[[ DATASET RECORDS, beginning ]]

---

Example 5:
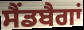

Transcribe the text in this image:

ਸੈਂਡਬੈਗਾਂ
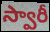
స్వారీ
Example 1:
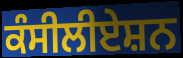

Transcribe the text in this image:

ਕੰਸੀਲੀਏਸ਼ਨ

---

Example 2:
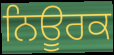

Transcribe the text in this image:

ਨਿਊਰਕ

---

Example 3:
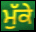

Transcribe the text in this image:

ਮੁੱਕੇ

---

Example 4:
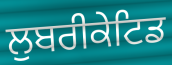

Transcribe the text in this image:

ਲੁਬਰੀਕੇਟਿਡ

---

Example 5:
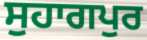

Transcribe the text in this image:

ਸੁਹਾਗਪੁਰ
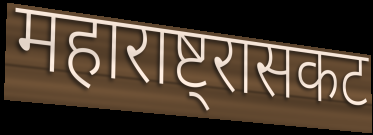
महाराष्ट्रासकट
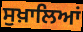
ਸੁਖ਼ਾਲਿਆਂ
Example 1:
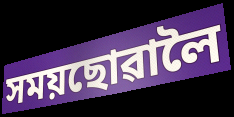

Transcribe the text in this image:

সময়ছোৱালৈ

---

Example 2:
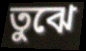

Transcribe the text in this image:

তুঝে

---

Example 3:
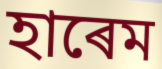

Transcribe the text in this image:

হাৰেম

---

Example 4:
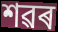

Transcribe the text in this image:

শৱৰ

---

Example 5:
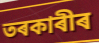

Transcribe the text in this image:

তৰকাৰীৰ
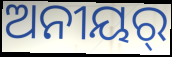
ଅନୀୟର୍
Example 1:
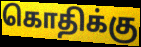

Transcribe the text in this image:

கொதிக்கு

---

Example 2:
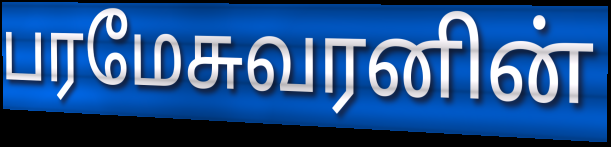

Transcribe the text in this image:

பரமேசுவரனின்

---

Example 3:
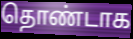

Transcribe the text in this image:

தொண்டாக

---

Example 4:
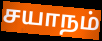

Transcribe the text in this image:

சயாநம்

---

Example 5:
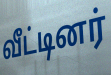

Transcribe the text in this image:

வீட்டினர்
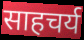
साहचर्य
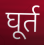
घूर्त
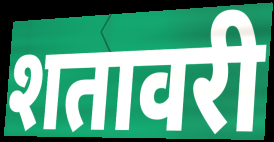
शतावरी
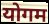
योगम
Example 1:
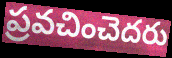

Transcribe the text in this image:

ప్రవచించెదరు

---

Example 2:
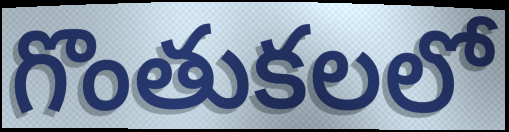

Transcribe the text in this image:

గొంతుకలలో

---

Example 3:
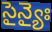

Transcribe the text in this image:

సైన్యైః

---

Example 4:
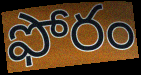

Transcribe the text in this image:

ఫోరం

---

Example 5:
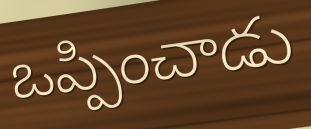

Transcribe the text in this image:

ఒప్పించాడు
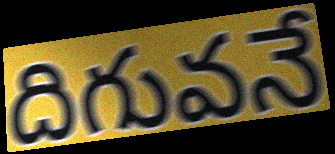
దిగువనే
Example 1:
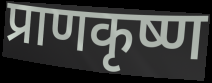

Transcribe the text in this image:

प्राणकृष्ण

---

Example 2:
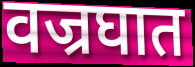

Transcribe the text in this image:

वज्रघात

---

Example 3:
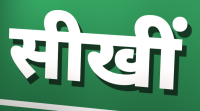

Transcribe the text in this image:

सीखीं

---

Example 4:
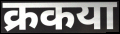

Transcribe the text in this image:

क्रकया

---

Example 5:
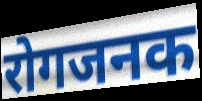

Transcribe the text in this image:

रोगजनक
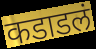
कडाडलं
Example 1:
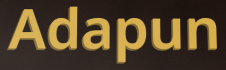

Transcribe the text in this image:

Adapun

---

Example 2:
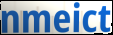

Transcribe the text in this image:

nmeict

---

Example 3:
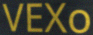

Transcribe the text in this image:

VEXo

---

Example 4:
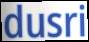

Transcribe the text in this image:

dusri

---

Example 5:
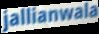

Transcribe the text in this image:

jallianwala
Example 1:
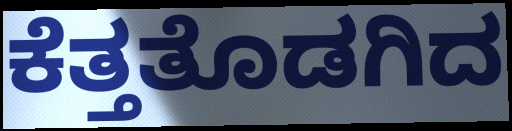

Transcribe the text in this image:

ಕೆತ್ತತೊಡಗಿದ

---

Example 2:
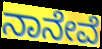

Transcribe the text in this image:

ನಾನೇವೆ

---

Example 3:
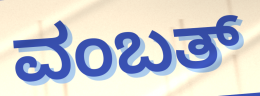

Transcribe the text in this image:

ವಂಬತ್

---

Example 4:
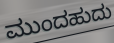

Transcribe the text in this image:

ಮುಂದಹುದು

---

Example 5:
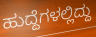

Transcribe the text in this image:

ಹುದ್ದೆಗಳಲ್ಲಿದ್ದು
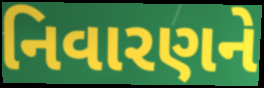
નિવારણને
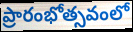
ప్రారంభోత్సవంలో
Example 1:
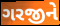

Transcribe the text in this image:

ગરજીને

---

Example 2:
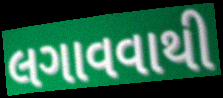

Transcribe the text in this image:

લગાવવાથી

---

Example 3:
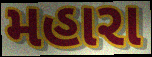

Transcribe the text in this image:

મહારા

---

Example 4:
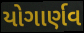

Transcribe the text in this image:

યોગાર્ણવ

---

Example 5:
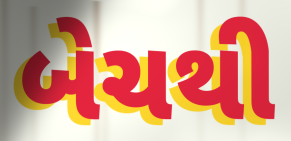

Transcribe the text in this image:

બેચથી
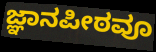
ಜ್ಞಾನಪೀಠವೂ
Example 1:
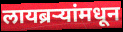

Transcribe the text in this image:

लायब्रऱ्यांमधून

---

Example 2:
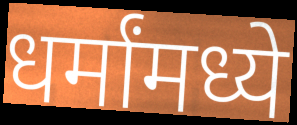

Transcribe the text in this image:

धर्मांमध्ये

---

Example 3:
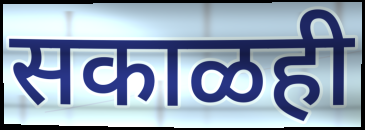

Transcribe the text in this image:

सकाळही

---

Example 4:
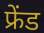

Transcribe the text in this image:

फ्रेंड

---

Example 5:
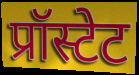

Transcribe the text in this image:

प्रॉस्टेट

[[ DATASET RECORDS, end ]]

* _TASK_
If a record holds a picture, leave the picture out, but copy everything else exactly.

* _RESULT BELOW_
---

Example 5:

Transcribe the text in this image:

ਸੈਂਡਬੈਗਾਂ
స్వారీ
Example 1:

Transcribe the text in this image:

ਕੰਸੀਲੀਏਸ਼ਨ

---

Example 2:

Transcribe the text in this image:

ਨਿਊਰਕ

---

Example 3:

Transcribe the text in this image:

ਮੁੱਕੇ

---

Example 4:

Transcribe the text in this image:

ਲੁਬਰੀਕੇਟਿਡ

---

Example 5:

Transcribe the text in this image:

ਸੁਹਾਗਪੁਰ
महाराष्ट्रासकट
ਸੁਖ਼ਾਲਿਆਂ
Example 1:

Transcribe the text in this image:

সময়ছোৱালৈ

---

Example 2:

Transcribe the text in this image:

তুঝে

---

Example 3:

Transcribe the text in this image:

হাৰেম

---

Example 4:

Transcribe the text in this image:

শৱৰ

---

Example 5:

Transcribe the text in this image:

তৰকাৰীৰ
ଅନୀୟର୍
Example 1:

Transcribe the text in this image:

கொதிக்கு

---

Example 2:

Transcribe the text in this image:

பரமேசுவரனின்

---

Example 3:

Transcribe the text in this image:

தொண்டாக

---

Example 4:

Transcribe the text in this image:

சயாநம்

---

Example 5:

Transcribe the text in this image:

வீட்டினர்
साहचर्य
घूर्त
शतावरी
योगम
Example 1:

Transcribe the text in this image:

ప్రవచించెదరు

---

Example 2:

Transcribe the text in this image:

గొంతుకలలో

---

Example 3:

Transcribe the text in this image:

సైన్యైః

---

Example 4:

Transcribe the text in this image:

ఫోరం

---

Example 5:

Transcribe the text in this image:

ఒప్పించాడు
దిగువనే
Example 1:

Transcribe the text in this image:

प्राणकृष्ण

---

Example 2:

Transcribe the text in this image:

वज्रघात

---

Example 3:

Transcribe the text in this image:

सीखीं

---

Example 4:

Transcribe the text in this image:

क्रकया

---

Example 5:

Transcribe the text in this image:

रोगजनक
कडाडलं
Example 1:

Transcribe the text in this image:

Adapun

---

Example 2:

Transcribe the text in this image:

nmeict

---

Example 3:

Transcribe the text in this image:

VEXo

---

Example 4:

Transcribe the text in this image:

dusri

---

Example 5:

Transcribe the text in this image:

jallianwala
Example 1:

Transcribe the text in this image:

ಕೆತ್ತತೊಡಗಿದ

---

Example 2:

Transcribe the text in this image:

ನಾನೇವೆ

---

Example 3:

Transcribe the text in this image:

ವಂಬತ್

---

Example 4:

Transcribe the text in this image:

ಮುಂದಹುದು

---

Example 5:

Transcribe the text in this image:

ಹುದ್ದೆಗಳಲ್ಲಿದ್ದು
નિવારણને
ప్రారంభోత్సవంలో
Example 1:

Transcribe the text in this image:

ગરજીને

---

Example 2:

Transcribe the text in this image:

લગાવવાથી

---

Example 3:

Transcribe the text in this image:

મહારા

---

Example 4:

Transcribe the text in this image:

યોગાર્ણવ

---

Example 5:

Transcribe the text in this image:

બેચથી
ಜ್ಞಾನಪೀಠವೂ
Example 1:

Transcribe the text in this image:

लायब्रऱ्यांमधून

---

Example 2:

Transcribe the text in this image:

धर्मांमध्ये

---

Example 3:

Transcribe the text in this image:

सकाळही

---

Example 4:

Transcribe the text in this image:

फ्रेंड

---

Example 5:

Transcribe the text in this image:

प्रॉस्टेट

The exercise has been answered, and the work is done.